The condemned is a remarkably tall man, being about 6 1/2 feet high. He is not over 35 but has been married three times, the last time about eight months ago to Mrs. Nell, the widow of a brother of the late warden of the Frankfort penitentiary. He has three children and she three. His lawyers will move for a new trial. [4]


[March 5, 1897] -

A new trial was refused Frank Brooks, convicted of the murder of John Nevels and sentenced to 21 years, and an appeal was taken to the court of appeals. [5]


[November 13, 1900] -

PAROLED -- Frank Brooks, who killed John Nevels at Crab Orchard and was given a 21-year sentence in 1897, has been paroled.  A petition signed by hundreds of the best citizens in the county, including nine or 10 of the jurors who tried him, was sent to the prison commissioners. [6]


[November 16, 1900] -

PAROLED.-- Frank Brooks who has been serving a twenty one year sentence in the pen for killing Mr. Nevells at Crab Orchard a few years ago, has been paroled and returned home Sunday night.  We understand he is in very poor health one reason why he was released. [7]

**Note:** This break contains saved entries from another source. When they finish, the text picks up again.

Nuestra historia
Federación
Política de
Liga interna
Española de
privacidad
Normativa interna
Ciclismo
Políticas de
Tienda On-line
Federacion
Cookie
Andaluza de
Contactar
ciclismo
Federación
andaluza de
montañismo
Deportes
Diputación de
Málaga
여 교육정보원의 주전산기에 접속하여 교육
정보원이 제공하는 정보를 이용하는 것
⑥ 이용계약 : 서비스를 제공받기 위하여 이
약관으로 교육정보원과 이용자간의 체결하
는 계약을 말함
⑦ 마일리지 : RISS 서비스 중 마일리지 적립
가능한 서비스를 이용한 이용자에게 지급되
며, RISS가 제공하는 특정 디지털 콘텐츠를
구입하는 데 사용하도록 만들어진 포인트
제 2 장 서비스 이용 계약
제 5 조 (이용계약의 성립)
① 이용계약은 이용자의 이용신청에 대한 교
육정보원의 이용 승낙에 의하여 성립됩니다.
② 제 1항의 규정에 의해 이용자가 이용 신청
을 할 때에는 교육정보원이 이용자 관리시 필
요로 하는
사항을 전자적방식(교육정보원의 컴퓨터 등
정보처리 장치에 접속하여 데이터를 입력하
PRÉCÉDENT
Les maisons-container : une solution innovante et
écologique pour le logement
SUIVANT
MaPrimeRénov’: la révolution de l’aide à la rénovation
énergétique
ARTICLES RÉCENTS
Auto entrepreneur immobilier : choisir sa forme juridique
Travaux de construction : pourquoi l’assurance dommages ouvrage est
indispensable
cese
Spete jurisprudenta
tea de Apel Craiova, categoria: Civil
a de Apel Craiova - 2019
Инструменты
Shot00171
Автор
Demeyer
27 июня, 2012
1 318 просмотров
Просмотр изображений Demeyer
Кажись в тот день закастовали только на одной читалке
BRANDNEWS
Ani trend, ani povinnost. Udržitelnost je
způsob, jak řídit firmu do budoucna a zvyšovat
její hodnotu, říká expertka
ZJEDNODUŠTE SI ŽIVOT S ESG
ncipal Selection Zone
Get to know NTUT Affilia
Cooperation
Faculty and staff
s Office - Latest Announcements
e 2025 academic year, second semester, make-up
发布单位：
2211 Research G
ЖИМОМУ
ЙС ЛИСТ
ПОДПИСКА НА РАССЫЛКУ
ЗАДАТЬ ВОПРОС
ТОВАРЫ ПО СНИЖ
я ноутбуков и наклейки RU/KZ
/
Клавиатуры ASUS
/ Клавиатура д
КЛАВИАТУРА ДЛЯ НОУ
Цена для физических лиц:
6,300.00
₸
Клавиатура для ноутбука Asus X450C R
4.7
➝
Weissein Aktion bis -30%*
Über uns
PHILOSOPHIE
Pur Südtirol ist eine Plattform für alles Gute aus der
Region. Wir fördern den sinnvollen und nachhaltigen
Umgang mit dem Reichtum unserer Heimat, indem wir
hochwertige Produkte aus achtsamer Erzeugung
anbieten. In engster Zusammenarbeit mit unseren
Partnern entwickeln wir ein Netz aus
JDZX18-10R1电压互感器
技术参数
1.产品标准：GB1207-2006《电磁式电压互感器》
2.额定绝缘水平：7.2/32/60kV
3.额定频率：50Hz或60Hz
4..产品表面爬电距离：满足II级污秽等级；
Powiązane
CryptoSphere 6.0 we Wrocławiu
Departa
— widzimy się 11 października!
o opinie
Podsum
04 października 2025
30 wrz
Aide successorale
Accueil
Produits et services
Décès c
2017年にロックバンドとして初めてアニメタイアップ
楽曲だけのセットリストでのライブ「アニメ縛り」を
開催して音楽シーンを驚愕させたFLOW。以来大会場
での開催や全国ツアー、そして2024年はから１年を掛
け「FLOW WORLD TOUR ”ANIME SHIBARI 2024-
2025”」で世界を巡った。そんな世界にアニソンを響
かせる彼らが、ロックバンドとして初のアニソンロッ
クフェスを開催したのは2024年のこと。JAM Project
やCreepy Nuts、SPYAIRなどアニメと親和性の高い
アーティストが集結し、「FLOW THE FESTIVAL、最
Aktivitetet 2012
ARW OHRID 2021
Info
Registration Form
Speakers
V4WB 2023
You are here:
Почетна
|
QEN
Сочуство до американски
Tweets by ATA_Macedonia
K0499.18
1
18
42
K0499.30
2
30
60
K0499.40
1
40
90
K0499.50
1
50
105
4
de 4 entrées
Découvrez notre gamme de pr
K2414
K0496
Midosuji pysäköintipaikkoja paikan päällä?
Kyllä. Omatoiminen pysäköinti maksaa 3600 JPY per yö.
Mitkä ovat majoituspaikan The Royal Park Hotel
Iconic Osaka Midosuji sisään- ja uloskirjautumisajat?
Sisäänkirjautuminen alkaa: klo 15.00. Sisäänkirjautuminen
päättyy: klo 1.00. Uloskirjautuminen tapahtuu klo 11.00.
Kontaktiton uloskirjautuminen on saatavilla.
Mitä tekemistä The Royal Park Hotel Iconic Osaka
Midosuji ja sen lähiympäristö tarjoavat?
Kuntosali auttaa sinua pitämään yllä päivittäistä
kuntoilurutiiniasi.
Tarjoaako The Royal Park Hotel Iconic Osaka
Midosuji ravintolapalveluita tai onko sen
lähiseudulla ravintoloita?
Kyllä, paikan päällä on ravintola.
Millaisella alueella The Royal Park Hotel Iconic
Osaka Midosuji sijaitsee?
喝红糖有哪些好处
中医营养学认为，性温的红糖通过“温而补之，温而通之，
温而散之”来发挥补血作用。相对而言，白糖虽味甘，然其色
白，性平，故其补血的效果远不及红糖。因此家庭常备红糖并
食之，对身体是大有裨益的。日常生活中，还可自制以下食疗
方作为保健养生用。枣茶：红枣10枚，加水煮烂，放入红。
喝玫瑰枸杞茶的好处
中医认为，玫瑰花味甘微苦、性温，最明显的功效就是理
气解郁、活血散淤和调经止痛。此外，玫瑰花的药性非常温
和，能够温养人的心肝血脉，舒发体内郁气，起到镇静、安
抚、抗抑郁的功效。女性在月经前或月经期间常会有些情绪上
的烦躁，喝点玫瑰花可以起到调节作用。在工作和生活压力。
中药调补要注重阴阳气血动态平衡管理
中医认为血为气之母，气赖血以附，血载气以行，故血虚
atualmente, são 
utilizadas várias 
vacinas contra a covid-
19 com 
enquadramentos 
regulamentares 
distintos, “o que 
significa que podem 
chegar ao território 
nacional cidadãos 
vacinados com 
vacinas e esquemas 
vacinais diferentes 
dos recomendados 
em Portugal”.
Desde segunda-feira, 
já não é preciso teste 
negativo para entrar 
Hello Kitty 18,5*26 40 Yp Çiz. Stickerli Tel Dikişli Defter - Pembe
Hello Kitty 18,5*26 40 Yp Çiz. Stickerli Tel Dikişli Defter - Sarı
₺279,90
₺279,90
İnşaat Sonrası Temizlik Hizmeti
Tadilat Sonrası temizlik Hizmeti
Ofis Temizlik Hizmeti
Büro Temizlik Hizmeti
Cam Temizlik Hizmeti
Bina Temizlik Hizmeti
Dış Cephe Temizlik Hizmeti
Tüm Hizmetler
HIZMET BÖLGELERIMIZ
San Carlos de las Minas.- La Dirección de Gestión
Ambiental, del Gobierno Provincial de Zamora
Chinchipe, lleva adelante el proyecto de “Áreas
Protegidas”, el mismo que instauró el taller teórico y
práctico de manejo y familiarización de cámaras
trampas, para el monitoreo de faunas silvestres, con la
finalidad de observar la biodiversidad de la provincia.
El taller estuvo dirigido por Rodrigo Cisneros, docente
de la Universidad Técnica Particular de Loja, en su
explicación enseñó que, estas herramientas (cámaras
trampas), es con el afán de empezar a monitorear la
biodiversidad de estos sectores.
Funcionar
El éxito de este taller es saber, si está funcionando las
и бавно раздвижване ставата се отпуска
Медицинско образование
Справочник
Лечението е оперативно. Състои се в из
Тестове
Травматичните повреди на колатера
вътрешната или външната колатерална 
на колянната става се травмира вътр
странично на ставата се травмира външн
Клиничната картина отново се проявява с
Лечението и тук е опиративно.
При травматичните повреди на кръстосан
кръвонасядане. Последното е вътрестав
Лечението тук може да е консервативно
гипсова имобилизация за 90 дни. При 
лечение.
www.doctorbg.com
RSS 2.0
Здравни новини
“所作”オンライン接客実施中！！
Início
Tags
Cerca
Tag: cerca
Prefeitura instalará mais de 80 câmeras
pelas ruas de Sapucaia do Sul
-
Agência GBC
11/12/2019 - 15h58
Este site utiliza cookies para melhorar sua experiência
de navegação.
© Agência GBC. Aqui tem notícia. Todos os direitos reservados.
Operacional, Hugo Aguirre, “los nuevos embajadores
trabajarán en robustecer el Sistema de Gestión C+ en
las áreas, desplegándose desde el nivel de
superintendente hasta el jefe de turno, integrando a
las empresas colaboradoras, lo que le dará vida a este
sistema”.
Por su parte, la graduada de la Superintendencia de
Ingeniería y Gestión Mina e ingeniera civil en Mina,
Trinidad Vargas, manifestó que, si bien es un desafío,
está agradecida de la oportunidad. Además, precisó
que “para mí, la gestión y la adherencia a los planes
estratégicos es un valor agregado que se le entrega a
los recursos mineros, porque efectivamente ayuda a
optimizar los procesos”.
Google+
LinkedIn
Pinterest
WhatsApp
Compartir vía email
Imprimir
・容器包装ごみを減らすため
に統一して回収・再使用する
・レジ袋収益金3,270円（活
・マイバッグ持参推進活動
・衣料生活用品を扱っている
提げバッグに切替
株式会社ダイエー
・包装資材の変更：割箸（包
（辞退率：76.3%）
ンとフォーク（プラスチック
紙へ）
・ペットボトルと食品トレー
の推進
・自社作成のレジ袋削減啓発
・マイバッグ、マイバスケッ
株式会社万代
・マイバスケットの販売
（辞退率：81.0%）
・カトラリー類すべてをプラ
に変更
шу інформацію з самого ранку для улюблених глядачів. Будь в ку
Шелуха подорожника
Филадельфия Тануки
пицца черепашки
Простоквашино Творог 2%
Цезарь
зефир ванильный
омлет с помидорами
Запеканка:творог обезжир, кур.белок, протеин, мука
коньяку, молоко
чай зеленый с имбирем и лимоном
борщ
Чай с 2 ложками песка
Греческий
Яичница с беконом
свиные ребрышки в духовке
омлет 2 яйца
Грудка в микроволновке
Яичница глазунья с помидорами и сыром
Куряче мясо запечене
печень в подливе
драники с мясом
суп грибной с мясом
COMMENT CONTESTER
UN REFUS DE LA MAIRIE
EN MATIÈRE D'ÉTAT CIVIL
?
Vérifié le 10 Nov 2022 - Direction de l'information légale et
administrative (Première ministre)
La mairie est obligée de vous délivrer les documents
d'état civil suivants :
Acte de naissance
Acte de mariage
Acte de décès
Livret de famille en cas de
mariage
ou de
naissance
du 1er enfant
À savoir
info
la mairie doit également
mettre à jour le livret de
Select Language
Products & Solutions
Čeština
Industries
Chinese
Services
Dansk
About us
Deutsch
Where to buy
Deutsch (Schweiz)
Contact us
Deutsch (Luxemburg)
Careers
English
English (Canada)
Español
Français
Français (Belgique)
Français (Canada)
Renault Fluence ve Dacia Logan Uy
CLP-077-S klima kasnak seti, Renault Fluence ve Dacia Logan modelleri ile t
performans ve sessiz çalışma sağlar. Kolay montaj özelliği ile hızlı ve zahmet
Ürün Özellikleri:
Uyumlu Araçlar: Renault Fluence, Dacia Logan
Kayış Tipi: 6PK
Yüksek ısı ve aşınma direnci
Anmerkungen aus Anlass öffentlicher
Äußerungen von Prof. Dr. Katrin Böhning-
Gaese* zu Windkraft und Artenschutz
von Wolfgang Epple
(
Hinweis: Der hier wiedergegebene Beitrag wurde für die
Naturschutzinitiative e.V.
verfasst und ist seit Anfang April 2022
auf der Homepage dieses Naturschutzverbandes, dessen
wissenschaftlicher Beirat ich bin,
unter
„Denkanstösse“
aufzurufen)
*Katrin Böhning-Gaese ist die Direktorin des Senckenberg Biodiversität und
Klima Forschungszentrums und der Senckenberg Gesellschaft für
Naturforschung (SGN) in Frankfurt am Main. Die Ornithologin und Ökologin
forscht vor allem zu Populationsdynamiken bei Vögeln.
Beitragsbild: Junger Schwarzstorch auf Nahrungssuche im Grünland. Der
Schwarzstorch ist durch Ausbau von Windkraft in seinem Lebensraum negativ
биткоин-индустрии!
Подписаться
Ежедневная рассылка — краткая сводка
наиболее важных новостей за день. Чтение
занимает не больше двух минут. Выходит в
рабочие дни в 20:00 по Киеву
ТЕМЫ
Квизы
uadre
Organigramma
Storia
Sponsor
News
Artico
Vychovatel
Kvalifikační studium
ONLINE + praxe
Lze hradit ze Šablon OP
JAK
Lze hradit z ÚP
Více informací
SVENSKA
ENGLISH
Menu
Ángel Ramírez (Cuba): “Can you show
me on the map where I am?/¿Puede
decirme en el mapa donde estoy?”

[1] "Killing at Crab Orchard." Semi-Weekly Interior Journal, Stanford, KY. November 3, 1896. Page 5. LOC.

[2] "Hung Jury in Brooks' Case." Semi-Weekly Interior Journal, Stanford, KY. December 25, 1896. Page 3. LOC.

[3] Excerpt from "Crab Orchard." Semi-Weekly Interior Journal, Stanford, KY. March 2, 1897. Page 1. LOC.

[4] Excerpt from "Home News." Semi-Weekly Interior Journal, Stanford, KY. March 2, 1897. Page 5. LOC.

[5] Excerpt from "Home News." Semi-Weekly Interior Journal, Stanford, KY. March 5, 1897. Page 3. LOC.

[6] "Paroled." Semi-Weekly Interior Journal, Stanford, KY. November 13, 1900. Page 4. LOC.

[7] "Paroled." Mount Vernon Signal, Mount Vernon, KY. November 16, 1900. Page 3. LOC.